(Records for this exercise begins)
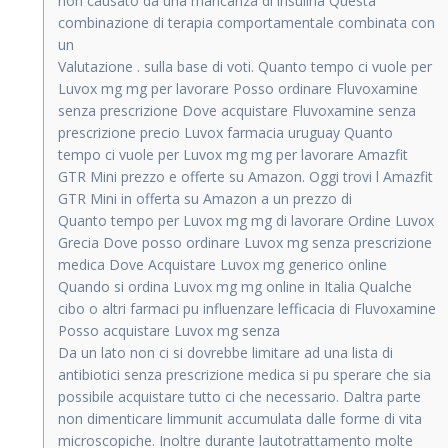
non causato da una mancanza di insulina Questa
combinazione di terapia comportamentale combinata con
un
Valutazione . sulla base di voti. Quanto tempo ci vuole per
Luvox mg mg per lavorare Posso ordinare Fluvoxamine
senza prescrizione Dove acquistare Fluvoxamine senza
prescrizione precio Luvox farmacia uruguay Quanto
tempo ci vuole per Luvox mg mg per lavorare Amazfit
GTR Mini prezzo e offerte su Amazon. Oggi trovi l Amazfit
GTR Mini in offerta su Amazon a un prezzo di
Quanto tempo per Luvox mg mg di lavorare Ordine Luvox
Grecia Dove posso ordinare Luvox mg senza prescrizione
medica Dove Acquistare Luvox mg generico online
Quando si ordina Luvox mg mg online in Italia Qualche
cibo o altri farmaci pu influenzare lefficacia di Fluvoxamine
Posso acquistare Luvox mg senza
Da un lato non ci si dovrebbe limitare ad una lista di
antibiotici senza prescrizione medica si pu sperare che sia
possibile acquistare tutto ci che necessario. Daltra parte
non dimenticare limmunit accumulata dalle forme di vita
microscopiche. Inoltre durante lautotrattamento molte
(Records for this exercise ends)
> Your instructions: Write out the whole listing exactly. Pictures stay out.

> Solution:
non causato da una mancanza di insulina Questa
combinazione di terapia comportamentale combinata con
un
Valutazione . sulla base di voti. Quanto tempo ci vuole per
Luvox mg mg per lavorare Posso ordinare Fluvoxamine
senza prescrizione Dove acquistare Fluvoxamine senza
prescrizione precio Luvox farmacia uruguay Quanto
tempo ci vuole per Luvox mg mg per lavorare Amazfit
GTR Mini prezzo e offerte su Amazon. Oggi trovi l Amazfit
GTR Mini in offerta su Amazon a un prezzo di
Quanto tempo per Luvox mg mg di lavorare Ordine Luvox
Grecia Dove posso ordinare Luvox mg senza prescrizione
medica Dove Acquistare Luvox mg generico online
Quando si ordina Luvox mg mg online in Italia Qualche
cibo o altri farmaci pu influenzare lefficacia di Fluvoxamine
Posso acquistare Luvox mg senza
Da un lato non ci si dovrebbe limitare ad una lista di
antibiotici senza prescrizione medica si pu sperare che sia
possibile acquistare tutto ci che necessario. Daltra parte
non dimenticare limmunit accumulata dalle forme di vita
microscopiche. Inoltre durante lautotrattamento molte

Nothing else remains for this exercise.